Perched in the middle between SaaS and IaaS you find the cloud age's middleware: PaaS. PaaS is a mix that reaches from almost virtual machines like Docker to compute plaforms like IBM Bluemix runtimes, Amazon Elastic Beanstalk, Google Compute Engine all the way to the new Nano services like AWS Lambda, Google Cloud Functions or IBM OpenWhisk. Without closer inspection a middleware professional would sound a sigh of relief: middleware is here to stay.
Not so fast! What changed?
There's an old joke that claims, IBM WebSphere architecture allows to build one cluster to run the planet on and to survive mankind running. So the guiding principles are: provide a platform for everything, never go down. We spend time and time (and budget) on this premise: middleware is always running. Not in the brave new world of cloud. Instead of having one rigid structure that runs and runs, a swarm of light compute (like WebSphere Liberty) does one task each an one task can run on a whole swarm of compute. Instead of robust and stable these systems are resilient, summed up in the catch phrase: Fail fast, recover faster.
In a classical middleware environment the failure of a component is considered catastrophic (even if mitigated by a cluster), in a cloud environment: that's what's expected. A little bit like a bespoke restaurant that stays closed when the chef is sick vs. a burger joint, where one of the patty flippers not showing up is barley noticeable.
This requires a rethink: middleware instances become standardized, smaller, replaceable and repeatable. Gone are the days where one could spend a week installing a portal (as I has the pleasure a decade ago). The rethink goes further: applications can't be a "do-it-all" in one big fat junk. First they can't run on these small instances, secondly they take to long to boot, third they are a nightmare to maintain and extend. The solution is DevOps and Microservices. Your compute hits the memory or CPU limit? No problem, all PaaS platforms provide a scale out. Its fun to watch in test how classic developed software fails in these scenarios: suddenly the Singleton that controls record access isn't so single anymore. It has evil twins on each instance.
Your aiming at 99.xxx availability? The classical approach is to have multi-way clusters (which at the end don't do much if the primary member never goes down). In the PaaS area: have enough instances around. Even if an individual instance has only 90% availability (a catastrophic result in classic middleware), the swarm of runtimes at a moderate member count gets you to your triple digits after the dot. You can't guarantee that Joe will flip the burgers all the time, but you know: someone will be working on any given day.
And that's the cloud awakening: transit from solid to resilient*, from taking for granted to work with what is there - may the howling begin.

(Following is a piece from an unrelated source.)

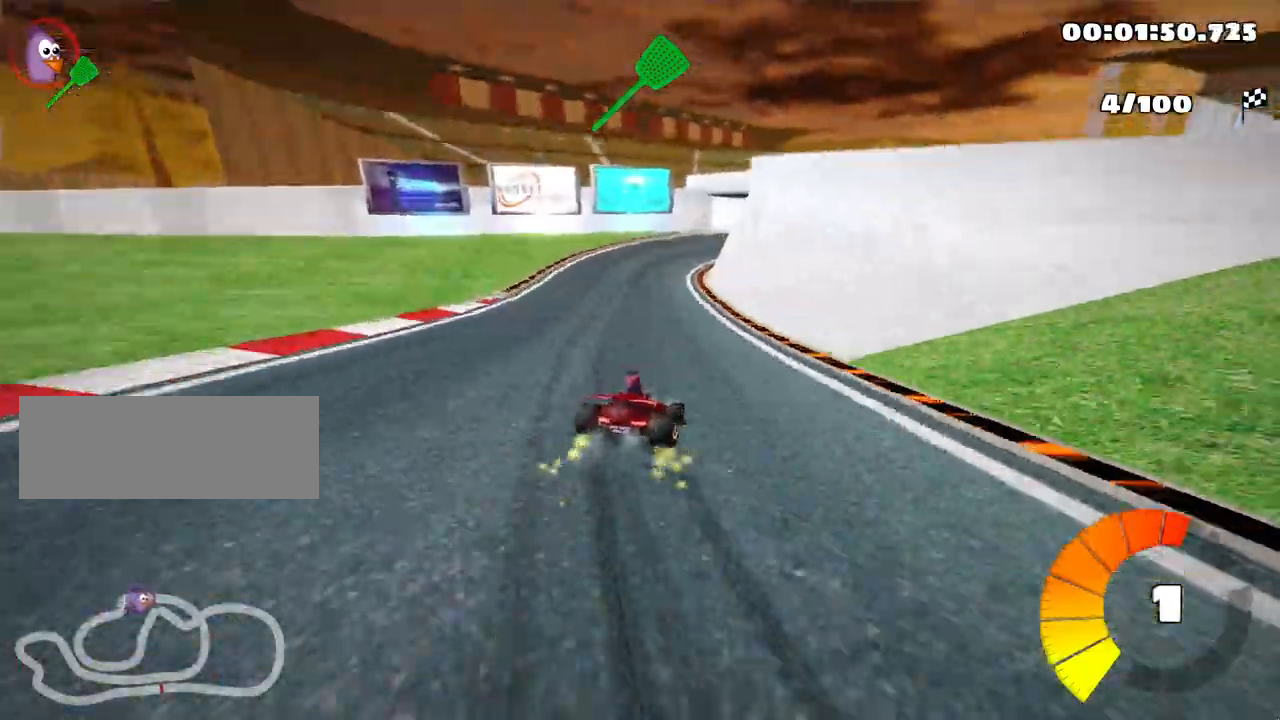
{"keys": ["left", "skid", "up"], "events": []}
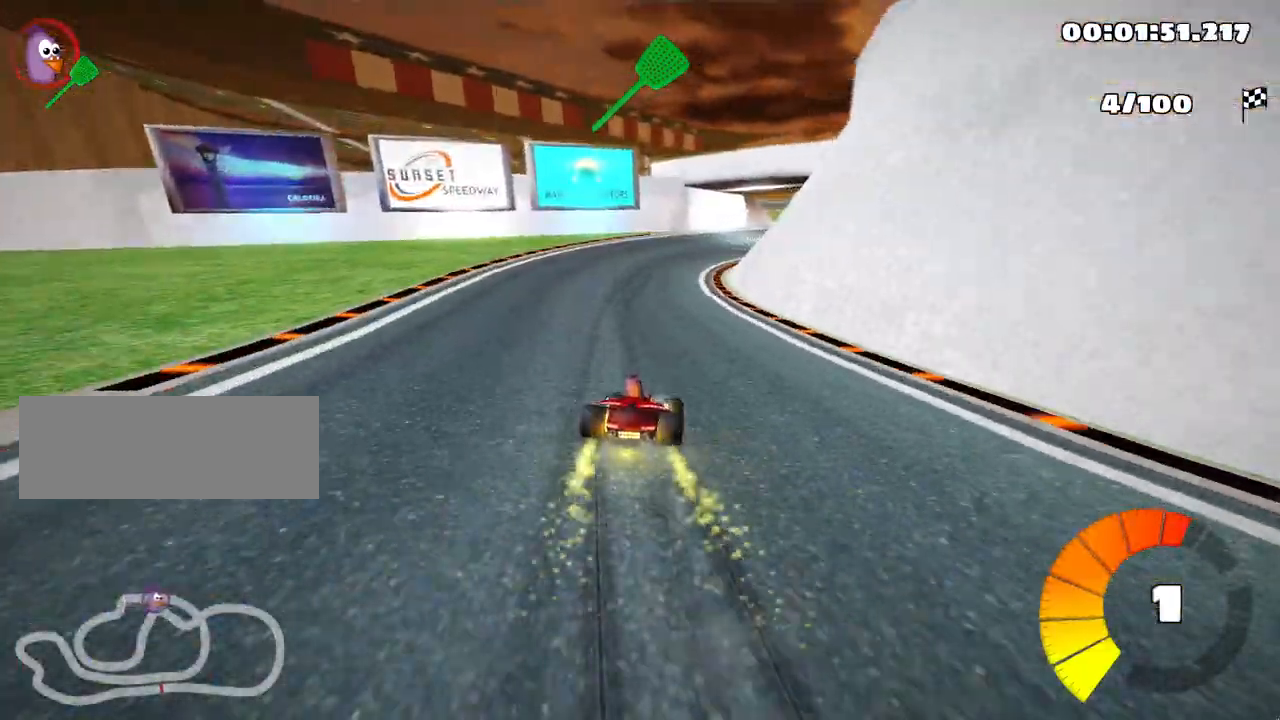
{"keys": ["skid", "up"], "events": [[17, "nitro", "down"], [100, "left", "up"], [100, "nitro", "up"]]}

* For the record: How many monarchs, who had SOLID castles are still in charge? In a complex world resilience is the key to survival

Posted by on 23 February 2016 | Comments (1) | categories: Cloud Computing Container K8S Software

Comments

  1. posted by Dan Sickles on Thursday 25 February 2016 AD:
    I would add API management services such as AWS API Gateway, Bluemix API Managment and Azure API App Service. These combined with zero admin "serverless" sevices that you mentioned like AWS Lambda and IBM OpenWhisk cover a surprisingly large set of use cases.